February 2013 looked for a while as if it was going to be a lean month for reviews. A bout of mildly bad health, a couple of books that were a bit of a struggle to get through and too much playing of Assassin’s Creed III combined to cut down my reading. So I tactically picked a couple of short books and a bunch of old favourites and I ended up with a respectable nine books for the month. Well, it was a respectable number – not convinced that all of the books were that respectable.
Three more books were notched up under the “Original Sins” strand – mysteries set in the Ancient World (and not quite as ancient Ireland) and there were two new authors, one of which will certainly be getting more attention from me soon. But who will get to walk off with the Puzzly for February 2013?
As ever, the Puzzly is part of the Mysteries In Paradise Book of the Month meme, so be sure to pop over there to see what my fellow bloggers have been reading?
My books were:
- The Slayers of Seth by Paul Doherty
- The Gray Ghost Murders by Keith McCafferty
- Act of Mercy by Peter Tremayne
- Locked In by Kerry Wilkinson
- The Plague Maiden by Kate Ellis
- Death Of A Gossip by M C Beaton
- Yesterday’s Papers by Martin Edwards
- Roman Blood by Steven Saylor
- From Doon With Death by Ruth Rendell
Honorable mentions first. Locked In was an impressive attempt at a modern day locked room murder, suffering only from being a bit too easy to work out (for me), making the detectives look rather dim for not spotting what was going on. And then there’s the authors who always deliver a quality read – Kate Ellis, Martin Edwards, Peter Tremayne and Paul Doherty. None of the rest made much of an impression – the Rendell book was fine but a bit too obvious in this day and age.

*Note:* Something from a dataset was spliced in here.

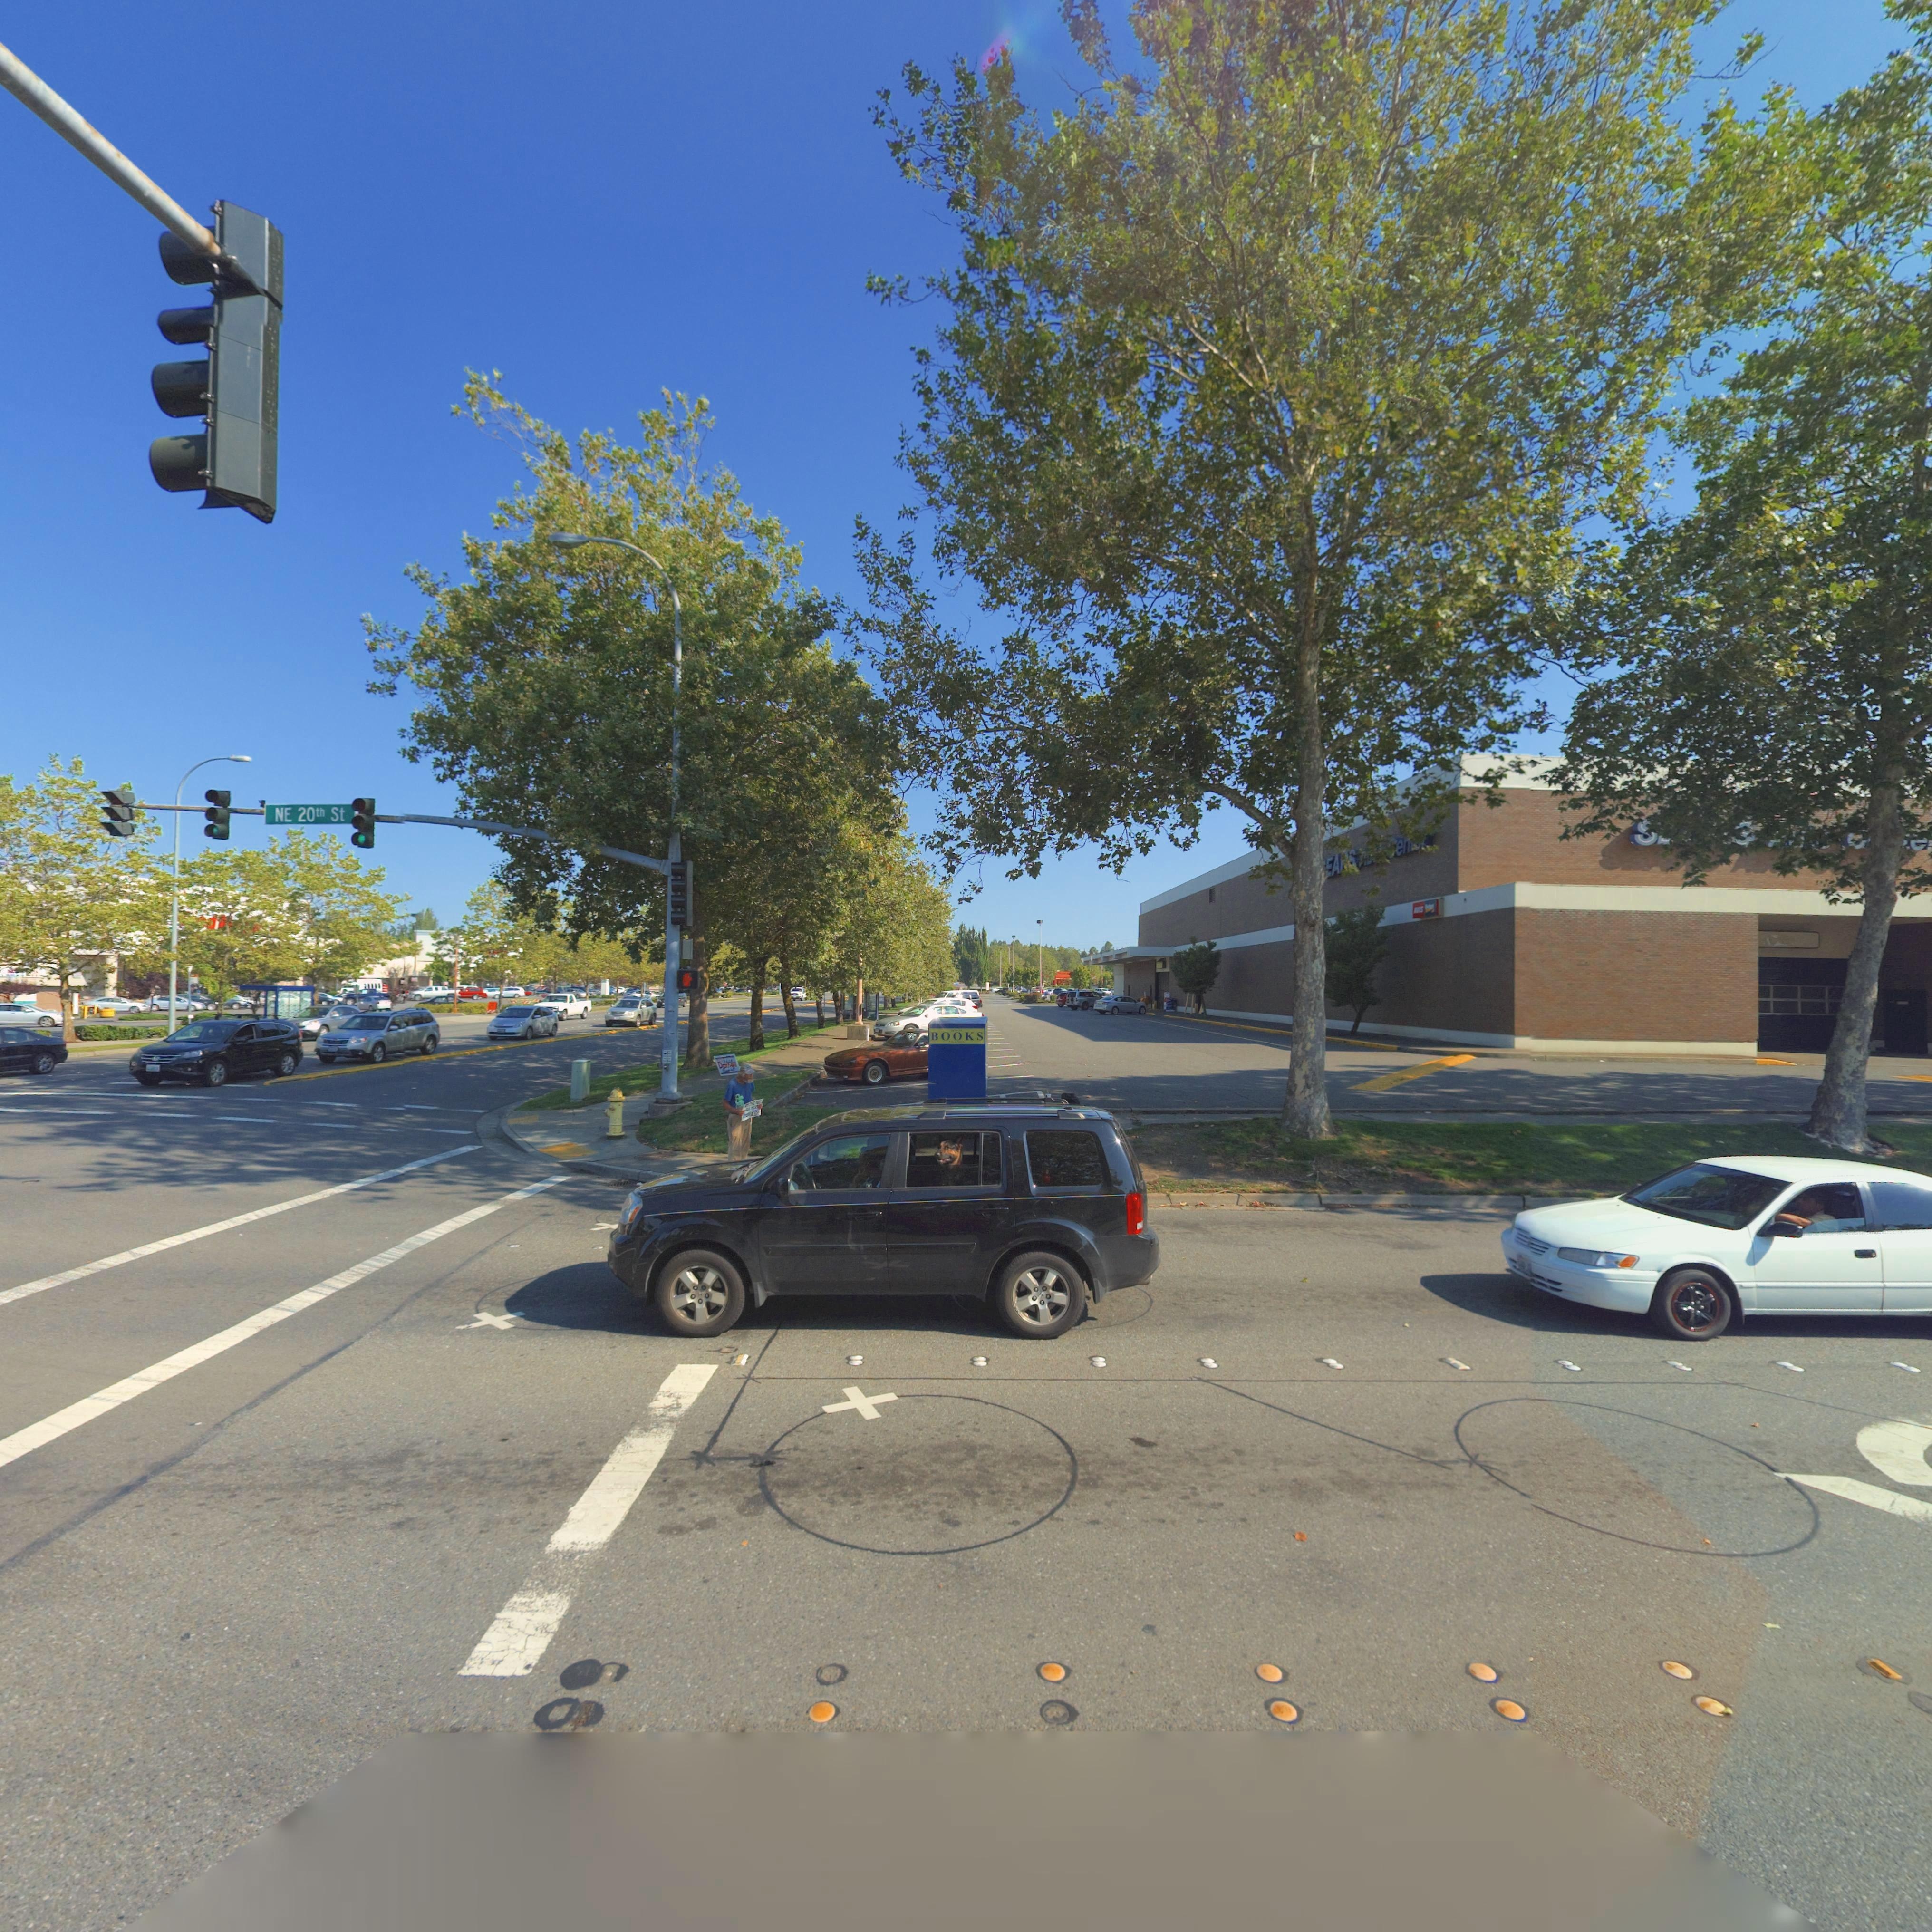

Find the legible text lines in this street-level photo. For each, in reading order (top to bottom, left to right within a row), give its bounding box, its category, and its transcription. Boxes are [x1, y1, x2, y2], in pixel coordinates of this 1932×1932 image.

[276, 807, 344, 821] StreetName: NE 20th St
[1330, 853, 1340, 876] BusinessName: A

At the end of the day, it comes down to one of the old favourites – I narrowed it down to two, but Paul Doherty has already won the Puzzly twice – this month, the Puzzly goes to The Plague Maiden by Kate Ellis. Her series of Wesley Peterson books never fails to deliver a great read and this one in particular, seemlessly weaving and dovetailing four separate plot strands and providing not one but two gut-punching “epilogues”, is one of the best of the lot. The series improves from book to book and I’m already looking forward to the next one. Her latest, The Shadow Collector, is out now so you might see that one reviewed here soon.